# Job item
Copy the following data exactly and drop the pictures.

(Web document revisions)
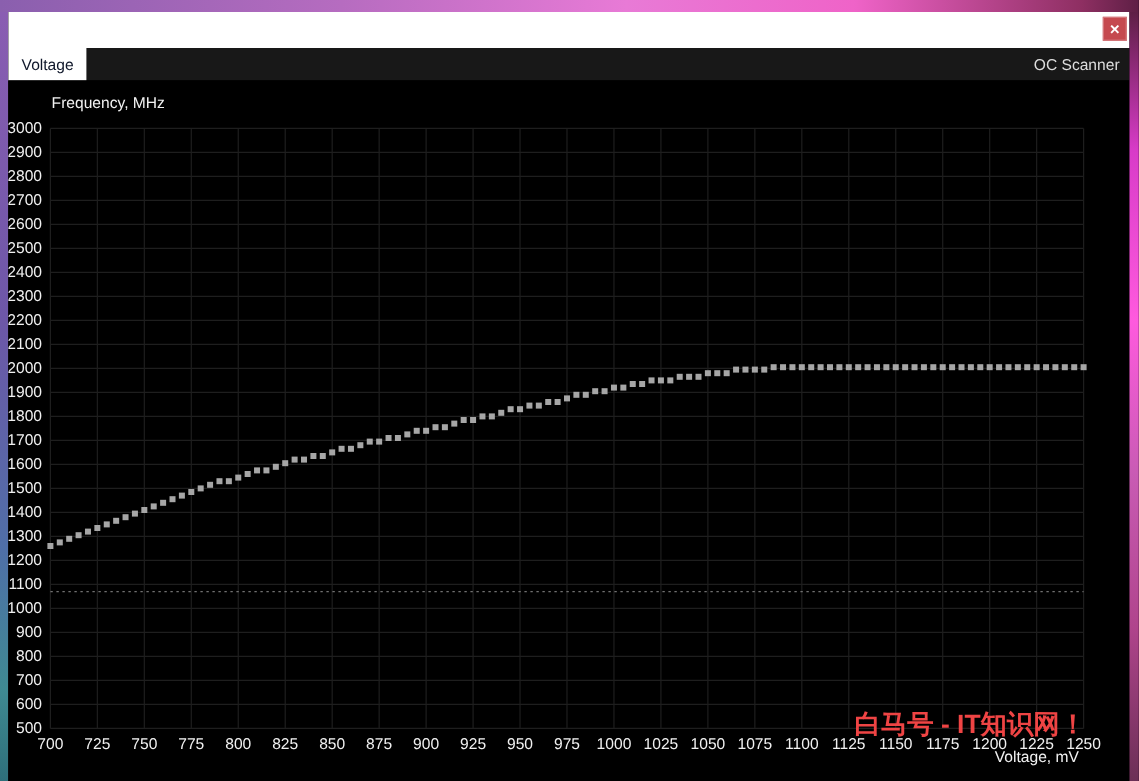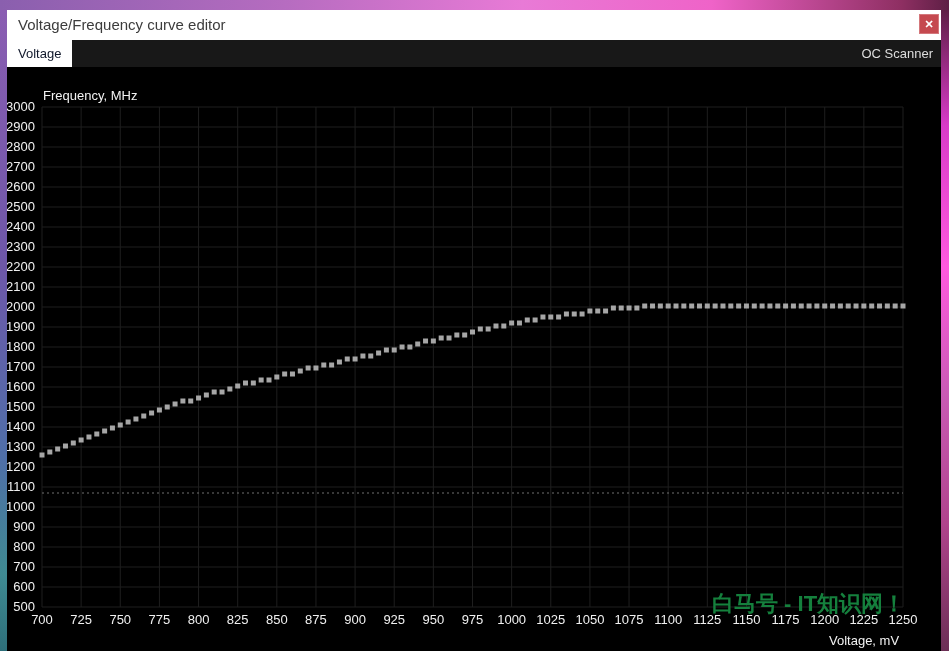--- a/index.html
+++ b/index.html
@@ -73,7 +73,6 @@
 <div class="window">
 
   <div class="titlebar">
-    <div class="title-text">Voltage/Frequency curve editor</div>
     <div class="close-btn">
       <span>✕</span>
     </div>

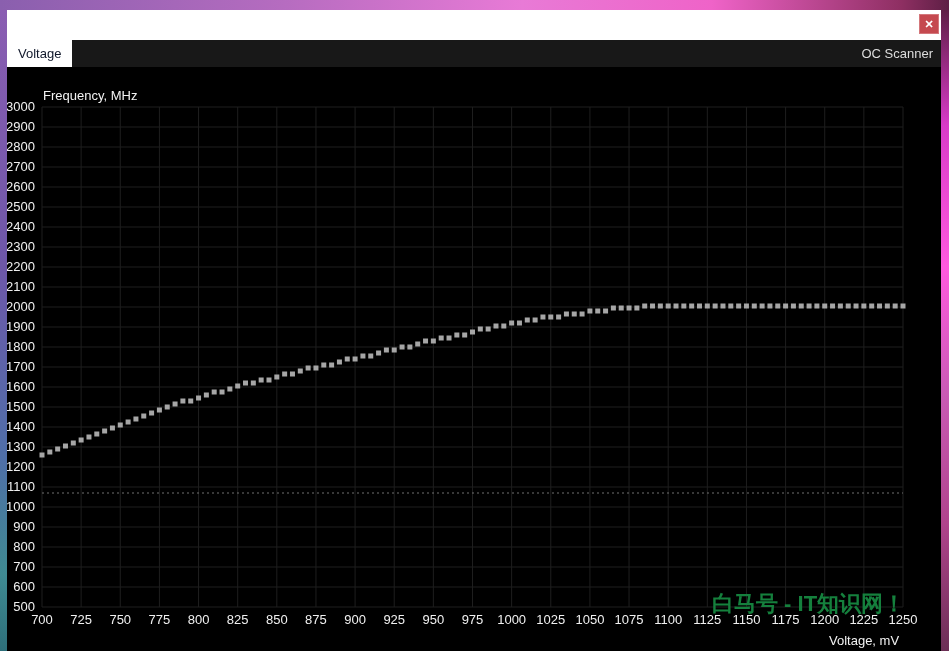--- a/index.html
+++ b/index.html
@@ -52,7 +52,7 @@
   }
   .chart svg{position:absolute;left:0;top:0;}
   .axis-title{
-    position:absolute;font-size:13px;color:#f2f2f2;white-space:nowrap;margin-top:10px;
+    position:absolute;font-size:13px;color:#f2f2f2;white-space:nowrap;
   }
   .ylabel-title{left:36px;top:11px;}
   .xlabel-title{left:822px;top:556px;}

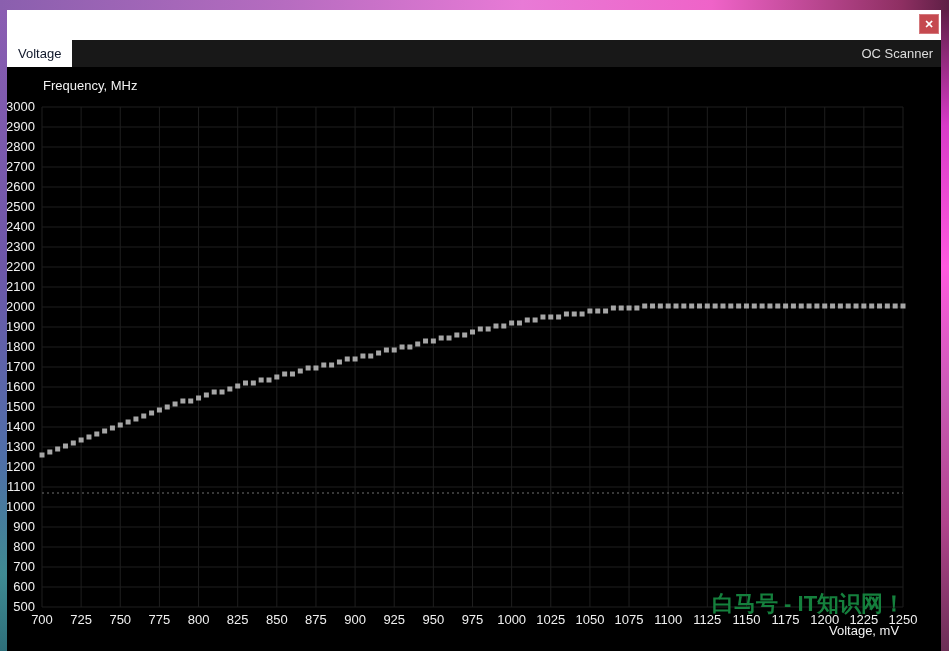--- a/index.html
+++ b/index.html
@@ -298,7 +298,7 @@
         <rect x="893.5" y="236.5" width="5" height="5" fill="#a6a6a6"></rect>
       </svg>
     <div class="axis-title xlabel-title">Voltage, mV</div>
-    <div class="watermark" style="color: #15803d;">白马号 - IT知识网！</div>
+    <div class="watermark" style="color: #ef4444;">白马号 - IT知识网！</div>
   </div>
 
 </div>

# Answer space
--- a/index.html
+++ b/index.html
@@ -73,7 +73,6 @@
 <div class="window">
 
   <div class="titlebar">
-    <div class="title-text">Voltage/Frequency curve editor</div>
     <div class="close-btn">
       <span>✕</span>
     </div>

--- a/index.html
+++ b/index.html
@@ -52,7 +52,7 @@
   }
   .chart svg{position:absolute;left:0;top:0;}
   .axis-title{
-    position:absolute;font-size:13px;color:#f2f2f2;white-space:nowrap;margin-top:10px;
+    position:absolute;font-size:13px;color:#f2f2f2;white-space:nowrap;
   }
   .ylabel-title{left:36px;top:11px;}
   .xlabel-title{left:822px;top:556px;}

--- a/index.html
+++ b/index.html
@@ -298,7 +298,7 @@
         <rect x="893.5" y="236.5" width="5" height="5" fill="#a6a6a6"></rect>
       </svg>
     <div class="axis-title xlabel-title">Voltage, mV</div>
-    <div class="watermark" style="color: #15803d;">白马号 - IT知识网！</div>
+    <div class="watermark" style="color: #ef4444;">白马号 - IT知识网！</div>
   </div>
 
 </div>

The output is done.